Items in a dataset —
=-=-=
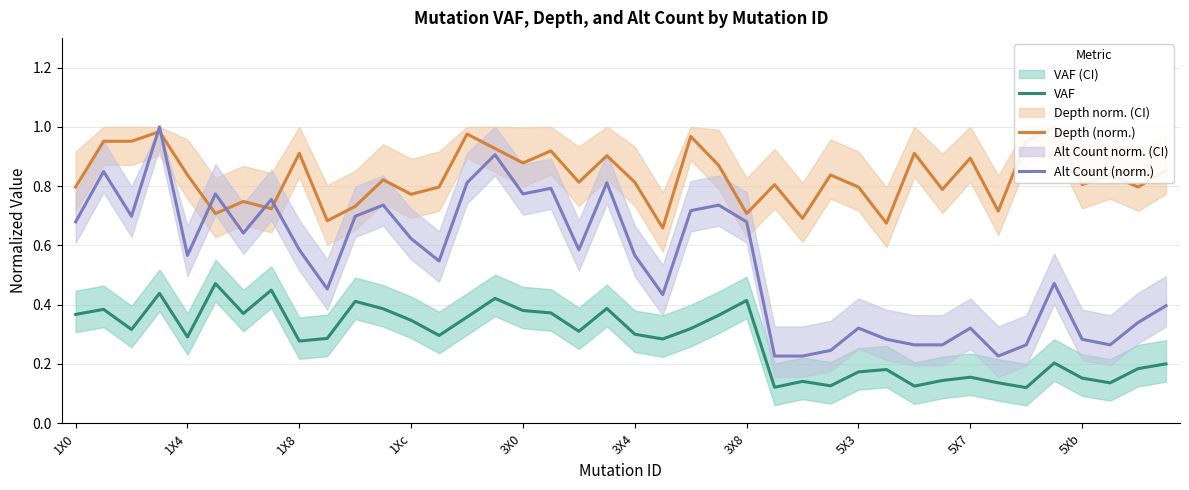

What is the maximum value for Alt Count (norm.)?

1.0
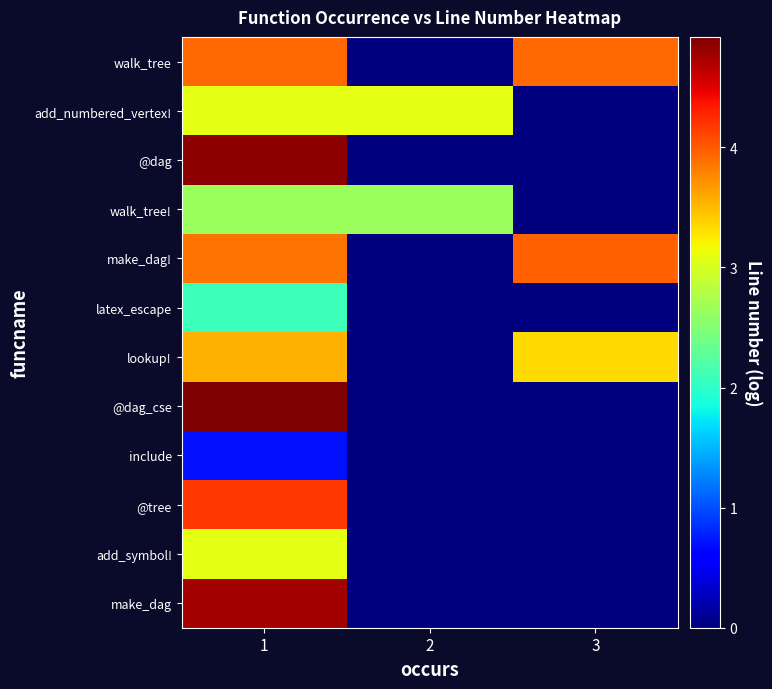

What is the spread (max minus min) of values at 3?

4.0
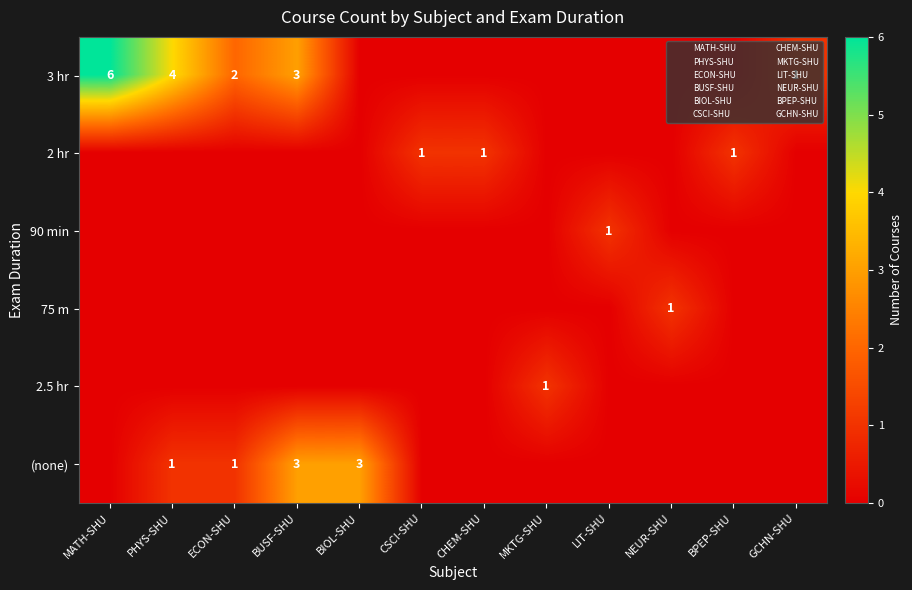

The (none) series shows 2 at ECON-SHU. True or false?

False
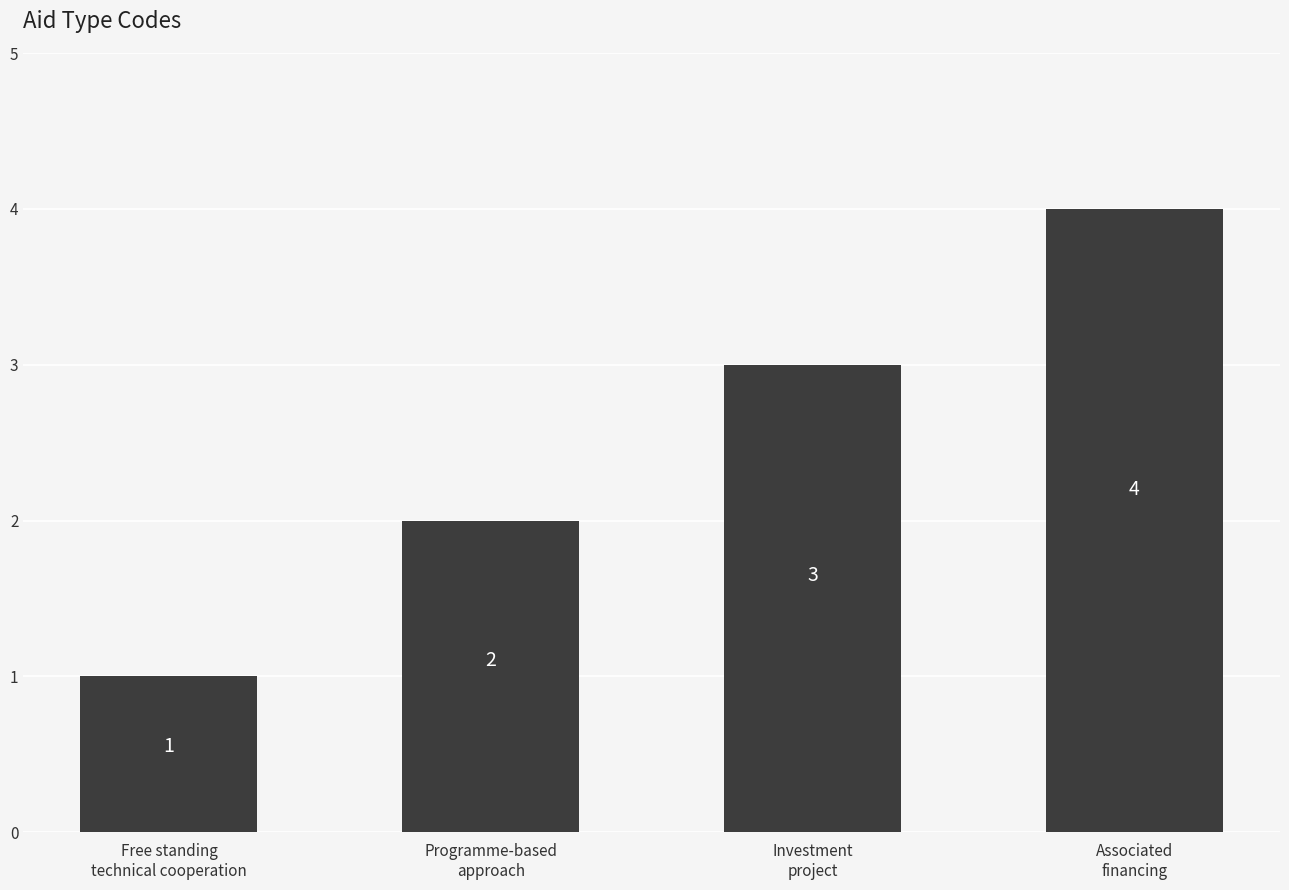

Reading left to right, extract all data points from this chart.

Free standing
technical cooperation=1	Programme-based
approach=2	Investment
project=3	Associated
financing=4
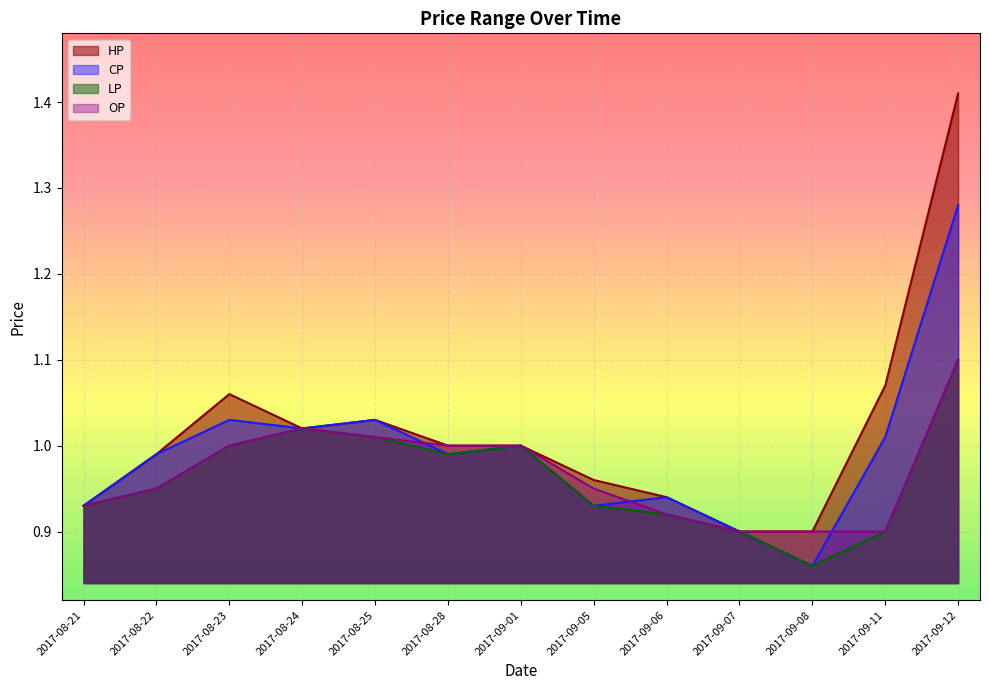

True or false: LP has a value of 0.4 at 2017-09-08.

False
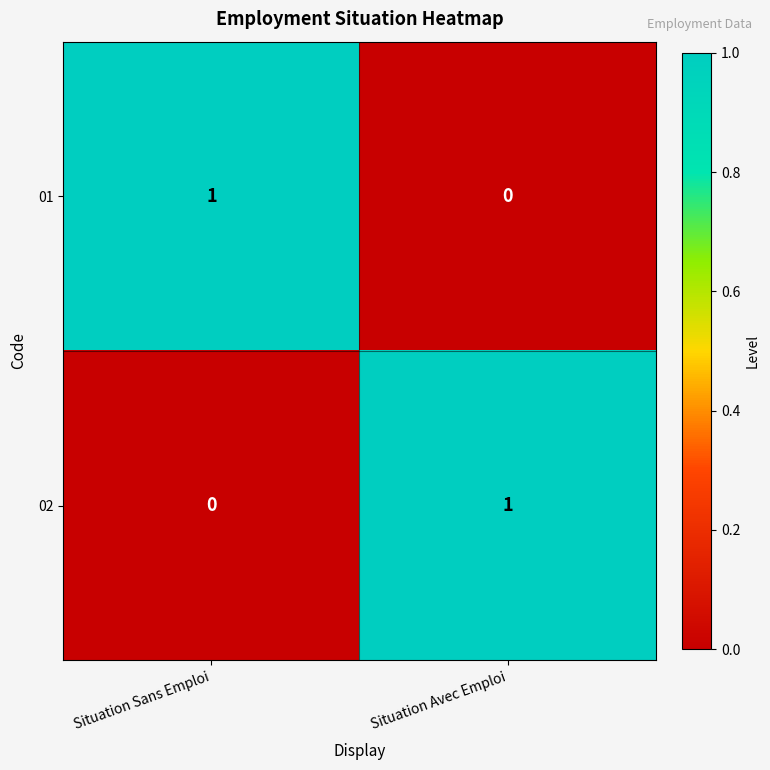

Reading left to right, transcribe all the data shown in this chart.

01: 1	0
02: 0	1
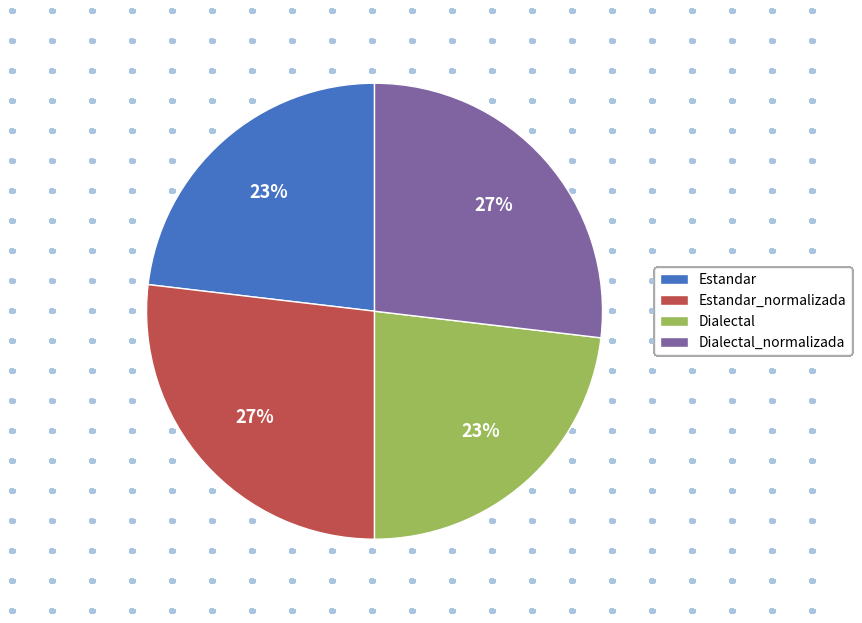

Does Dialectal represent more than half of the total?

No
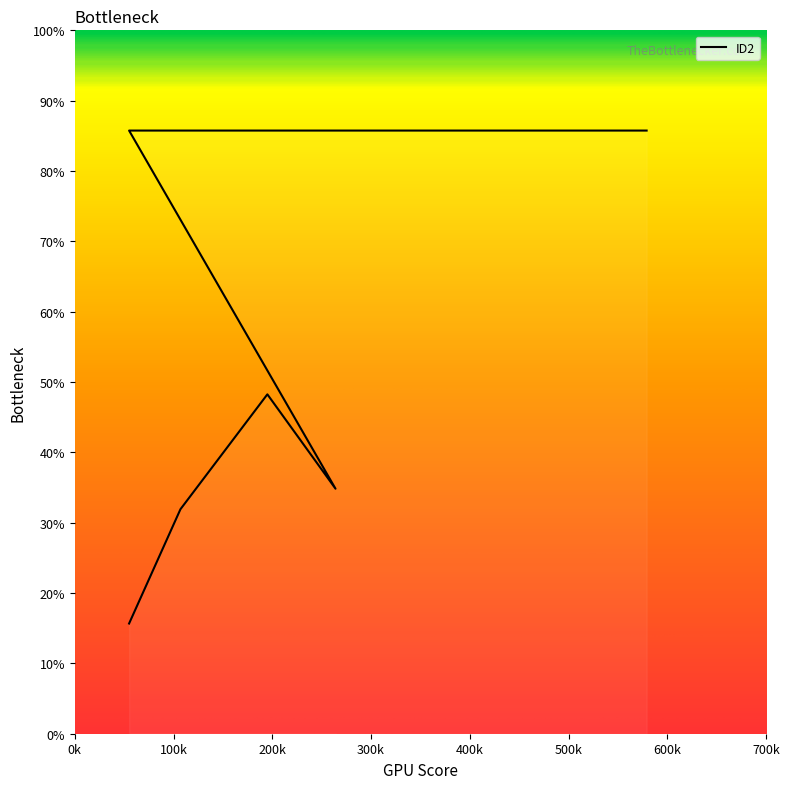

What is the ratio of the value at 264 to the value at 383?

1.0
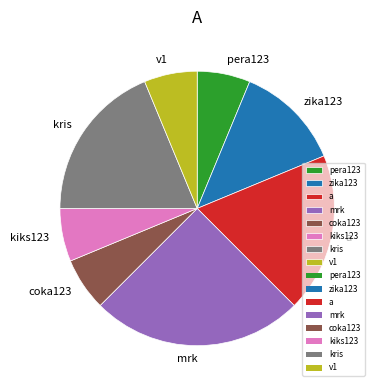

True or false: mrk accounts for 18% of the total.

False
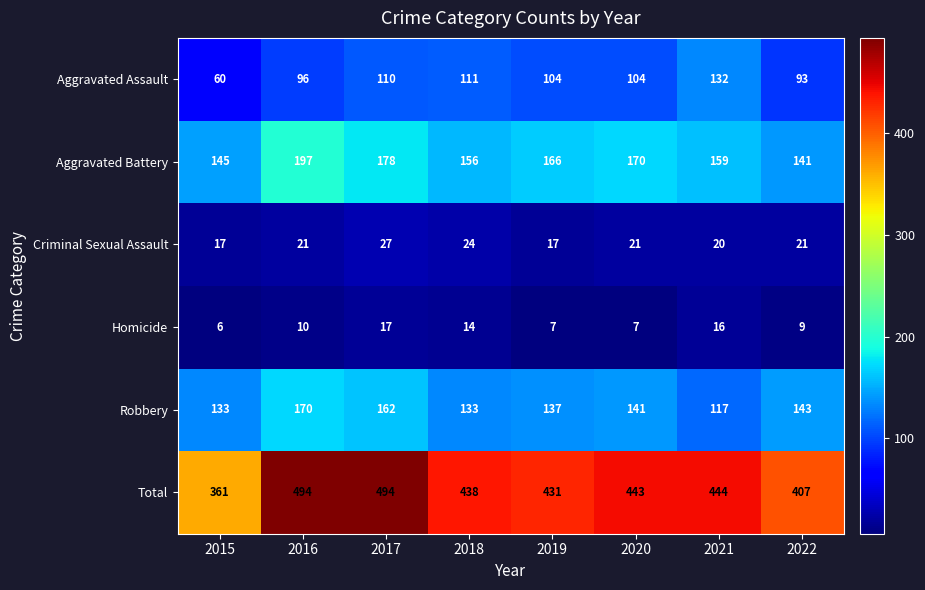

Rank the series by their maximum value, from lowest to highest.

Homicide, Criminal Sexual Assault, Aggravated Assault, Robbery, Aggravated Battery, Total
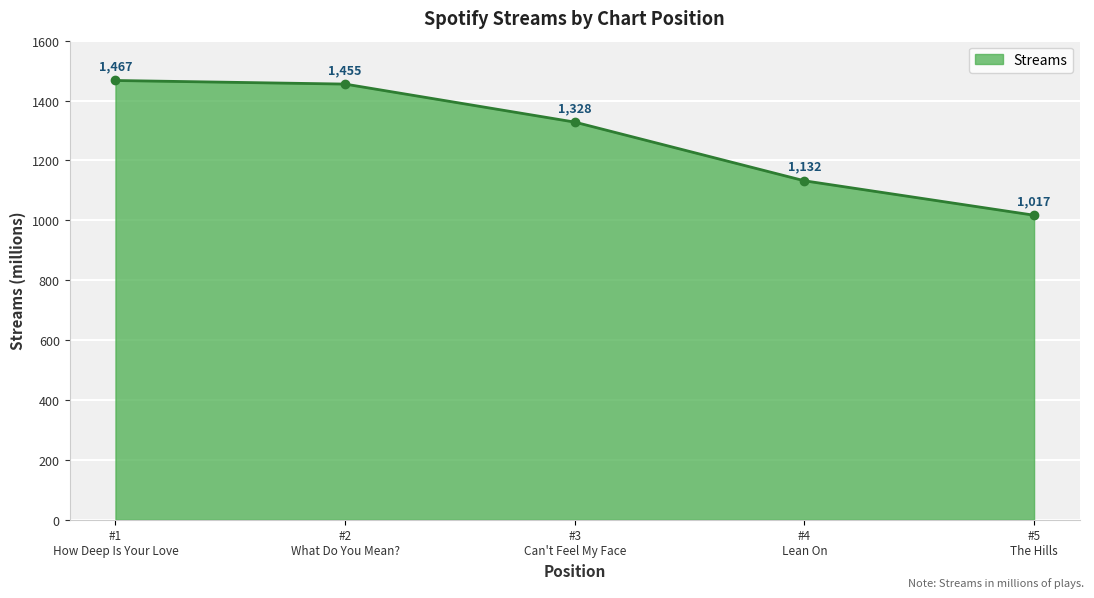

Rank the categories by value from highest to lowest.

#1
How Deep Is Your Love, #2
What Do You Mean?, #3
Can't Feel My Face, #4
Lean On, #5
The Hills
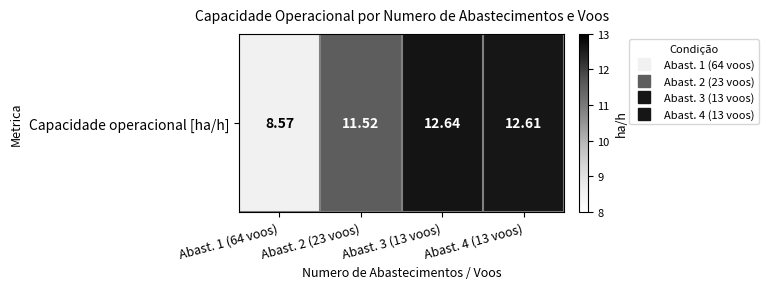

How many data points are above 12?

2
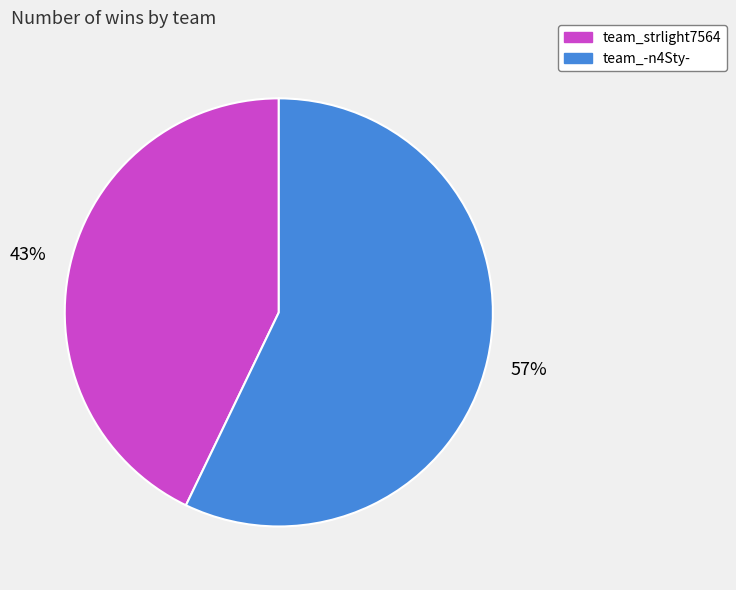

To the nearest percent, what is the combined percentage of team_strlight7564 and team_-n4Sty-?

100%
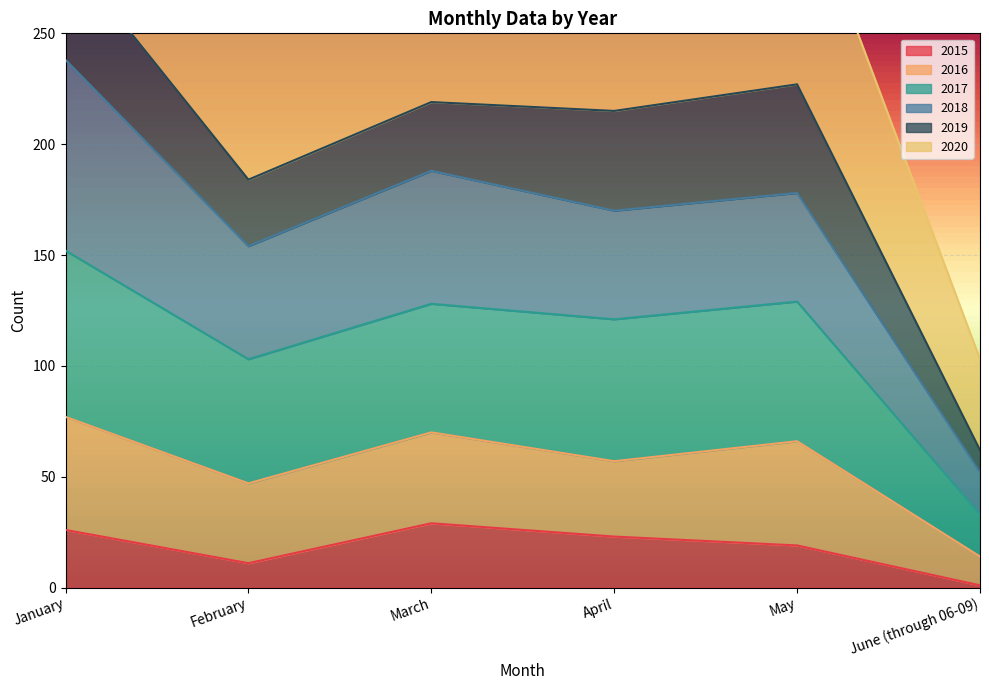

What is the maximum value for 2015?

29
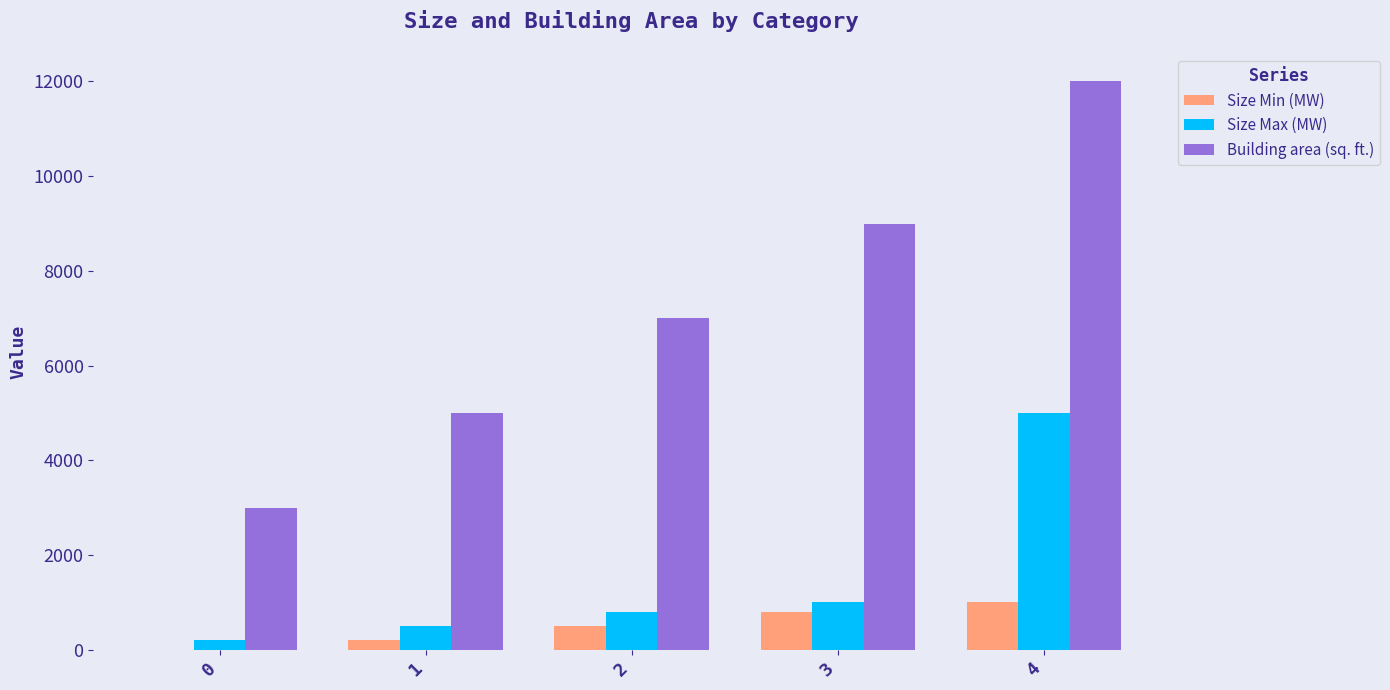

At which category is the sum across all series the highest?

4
=-=-=
Can you retype every item above word for word, leaving out the pictures?

What is the maximum value for Alt Count (norm.)?

1.0

What is the spread (max minus min) of values at 3?

4.0

The (none) series shows 2 at ECON-SHU. True or false?

False

Reading left to right, extract all data points from this chart.

Free standing
technical cooperation=1	Programme-based
approach=2	Investment
project=3	Associated
financing=4

True or false: LP has a value of 0.4 at 2017-09-08.

False

Reading left to right, transcribe all the data shown in this chart.

01: 1	0
02: 0	1

Does Dialectal represent more than half of the total?

No

What is the ratio of the value at 264 to the value at 383?

1.0

True or false: mrk accounts for 18% of the total.

False

Rank the series by their maximum value, from lowest to highest.

Homicide, Criminal Sexual Assault, Aggravated Assault, Robbery, Aggravated Battery, Total

Rank the categories by value from highest to lowest.

#1
How Deep Is Your Love, #2
What Do You Mean?, #3
Can't Feel My Face, #4
Lean On, #5
The Hills

How many data points are above 12?

2

To the nearest percent, what is the combined percentage of team_strlight7564 and team_-n4Sty-?

100%

What is the maximum value for 2015?

29

At which category is the sum across all series the highest?

4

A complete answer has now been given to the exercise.